Where a face mask or covering is being worn in the classroom, you should discuss with the school and any Teacher of the Deaf how this will impact your child. Education settings are legally required to make reasonable adjustments to ensure that your child is not disadvantaged. For more information on the reasonable adjustments that can be made, you can read our position paper on face coverings in education. You can also read our blog on what you can do if face coverings are being worn in your child’s classroom and our blog on education support.
Face masks in employment
Where deaf young people are at work, the use of face masks and coverings - by colleagues or customers – may cause difficulties in communication. If this is the case, we encourage young people to raise this with their employer and discuss options for working around this.

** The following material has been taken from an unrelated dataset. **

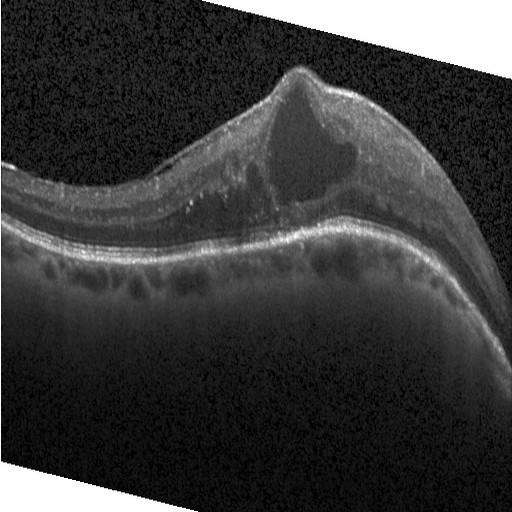 Through the macula, retinal OCT cross-section, instrument: Heidelberg Spectralis. The scan shows diabetic macular edema.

Employers will be legally required to make reasonable adjustment to ensure that deaf young people are not disadvantaged in employment. For example, if face mask/coverings are being worn by colleagues, a reasonable adjustment might be to wear a clear face mask/covering instead. An alternative reasonable adjustment – for deaf young people in customer-facing roles – would be re-assign their responsibilities, as much as possible.
It will be important for employers to be creative, flexible and patient in supporting deaf employees at this time.